Moteurs de changement
Explosion de l’information
Le téléphone intelligent a changé la donne. L’information est désormais actuelle, abondante et accessible. Aujourd’hui, en quelques instants, l’on crée plus d’information que toute celle écrite de l’aube de l’humanité au début de l’ère de l’information. Nous sommes passés des nouvelles quotidiennes aux nouvelles matinales et de soirée, puis aux fils d’actualité minute par minute. L’information sera bientôt vraiment fournie en temps réel. Lire chaque jour tout le journal local est possible; la totalité du contenu mondial est si vaste que personne ne pourrait l’assimiler.
Notre rapport avec l’information évolue rapidement. Plusieurs ont maintenant l’habitude d’entendre leur mobile siffler à la réception de nouveaux contenus. L’avènement des flux personnels a poussé de nombreuses personnes à créer leur propre flux de contenu. Les algorithmes de recherche, les réseaux sociaux, les agrégateurs, les analyses de données et l’Intelligence artificielle sont de plus en plus indispensables pour donner un sens à toute l’information disponible. Parcourir l’information sur Internet sera de moins en moins une entreprise manuelle.

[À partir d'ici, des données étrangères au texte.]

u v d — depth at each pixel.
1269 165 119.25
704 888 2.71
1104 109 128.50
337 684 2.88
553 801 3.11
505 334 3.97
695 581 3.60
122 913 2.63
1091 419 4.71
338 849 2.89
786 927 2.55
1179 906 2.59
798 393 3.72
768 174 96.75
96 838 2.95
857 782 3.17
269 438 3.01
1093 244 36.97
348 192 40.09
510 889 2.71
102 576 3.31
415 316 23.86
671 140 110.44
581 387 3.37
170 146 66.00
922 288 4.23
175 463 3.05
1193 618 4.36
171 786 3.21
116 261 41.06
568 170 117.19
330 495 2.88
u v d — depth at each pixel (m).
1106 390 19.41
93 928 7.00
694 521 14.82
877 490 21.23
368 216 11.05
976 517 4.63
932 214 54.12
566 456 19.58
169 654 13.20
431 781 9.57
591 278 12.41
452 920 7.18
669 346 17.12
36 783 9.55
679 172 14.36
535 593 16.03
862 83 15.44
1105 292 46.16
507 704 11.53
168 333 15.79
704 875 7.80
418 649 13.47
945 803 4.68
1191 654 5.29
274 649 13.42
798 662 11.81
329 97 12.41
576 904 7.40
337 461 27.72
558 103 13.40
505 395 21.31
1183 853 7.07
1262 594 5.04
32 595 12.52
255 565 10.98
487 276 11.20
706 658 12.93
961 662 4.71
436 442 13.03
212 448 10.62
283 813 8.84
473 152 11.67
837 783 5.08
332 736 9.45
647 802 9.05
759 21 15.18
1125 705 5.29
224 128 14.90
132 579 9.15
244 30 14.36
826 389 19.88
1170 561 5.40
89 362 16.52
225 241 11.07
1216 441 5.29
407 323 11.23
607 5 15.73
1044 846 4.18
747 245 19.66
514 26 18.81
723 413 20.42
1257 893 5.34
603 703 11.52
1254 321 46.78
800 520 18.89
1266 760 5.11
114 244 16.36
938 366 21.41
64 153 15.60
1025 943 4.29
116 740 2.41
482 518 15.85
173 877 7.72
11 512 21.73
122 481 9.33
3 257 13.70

Croisement des progrès technologiques
Les nouvelles technologies, opérant de concert avec Internet, transforment la société. Le résultat de toutes ces avancées technologiques pourrait être une expérience plus fluide, intuitive et immersive avec nos dispositifs et applications numériques.
Ces progrès technologiques sont les suivants :
- Une intelligence artificielle pratique et abordable
- De nouvelles méthodes d’affichage numérique : réalité virtuelle et réalité augmentée
- Une technologie alliant sens tactiles et expérience numérique appelée haptique
- Interface cerveau-ordinateur : dispositifs permettant aux utilisateurs d’interagir avec les ordinateurs en utilisant leur pensée
- Internet des objets : intégration des capacités d’Internet et de l’informatique dans tous les objets
- La migration des tâches de calcul des appareils individuels vers des ordinateurs centraux, appelée informatique en nuage
- Des dispositifs capables de gérer plusieurs connexions Internet afin de bénéficier d’une connexion Internet dynamique plus rapide et moins chère
Que peuvent offrir ces progrès?
Réalité augmentée – Immergez-vous
Cette réalité mixte fera disparaître les écrans, intégrant menus, documents et avatars aux espaces physiques, transformant parfois même les environnements en des scènes fantastiques ou éloignées.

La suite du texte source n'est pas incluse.